(Extracted records)
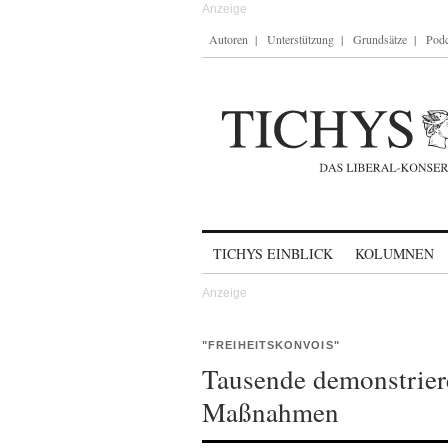
Autoren
Unterstützung
Grundsätze
Podc
Skip to content
TICHYS EINBLICK
KOLUMNEN
"FREIHEITSKONVOIS"
Tausende demonstrier
Maßnahmen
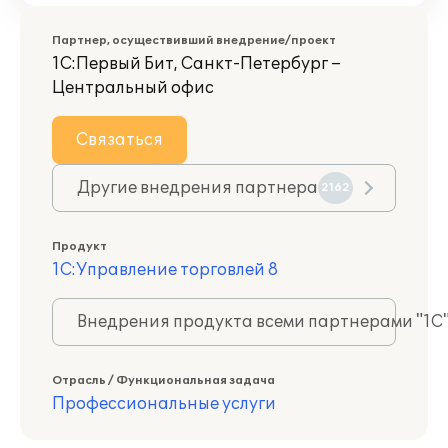
Партнер, осуществивший внедрение/проект
1С:Первый Бит, Санкт-Петербург –
Центральный офис
Связаться
Другие внедрения партнера
2162
Продукт
1С:Управление торговлей 8
Внедрения продукта всеми партнерами "1С
Отрасль / Функциональная задача
Профессиональные услуги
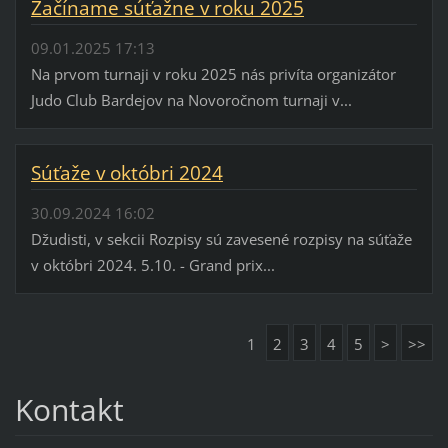
Začíname súťažne v roku 2025
09.01.2025 17:13
Na prvom turnaji v roku 2025 nás privíta organizátor
Judo Club Bardejov na Novoročnom turnaji v...
Súťaže v októbri 2024
30.09.2024 16:02
Džudisti, v sekcii Rozpisy sú zavesené rozpisy na súťaže
v októbri 2024. 5.10. - Grand prix...
1
2
3
4
5
>
>>
Kontakt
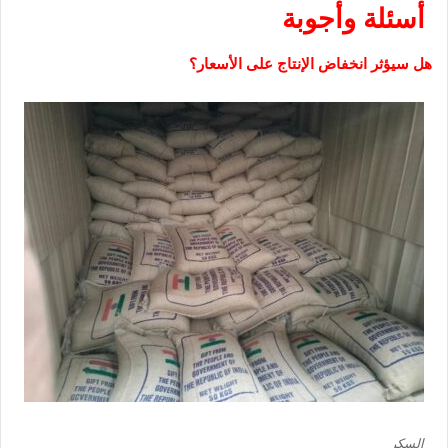
أسئلة وأجوبة
هل سيؤثر انخفاض الإنتاج على الأسعار؟
السكر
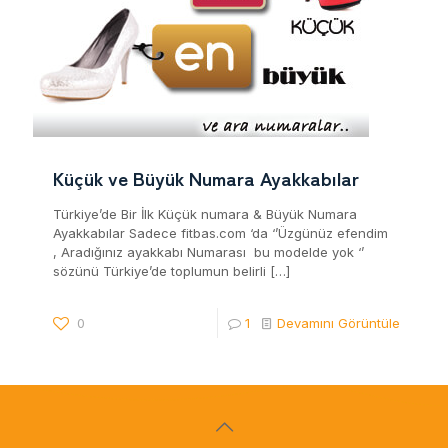
Küçük ve Büyük Numara Ayakkabılar
Türkiye’de Bir İlk Küçük numara & Büyük Numara
Ayakkabılar Sadece fitbas.com ‘da ‘’Üzgünüz efendim
, Aradığınız ayakkabı Numarası bu modelde yok ‘’
sözünü Türkiye’de toplumun belirli
[…]
0
1
Devamını Görüntüle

» **Exercise**:
Repeat only the lines from the one holding "09.01.2025 17:13" through the last line of the data, inclusive. Keep the pictures out.

» **Answer**:
09.01.2025 17:13
Na prvom turnaji v roku 2025 nás privíta organizátor
Judo Club Bardejov na Novoročnom turnaji v...
Súťaže v októbri 2024
30.09.2024 16:02
Džudisti, v sekcii Rozpisy sú zavesené rozpisy na súťaže
v októbri 2024. 5.10. - Grand prix...
1
2
3
4
5
>
>>
Kontakt
أسئلة وأجوبة
هل سيؤثر انخفاض الإنتاج على الأسعار؟
السكر
Küçük ve Büyük Numara Ayakkabılar
Türkiye’de Bir İlk Küçük numara & Büyük Numara
Ayakkabılar Sadece fitbas.com ‘da ‘’Üzgünüz efendim
, Aradığınız ayakkabı Numarası bu modelde yok ‘’
sözünü Türkiye’de toplumun belirli
[…]
0
1
Devamını Görüntüle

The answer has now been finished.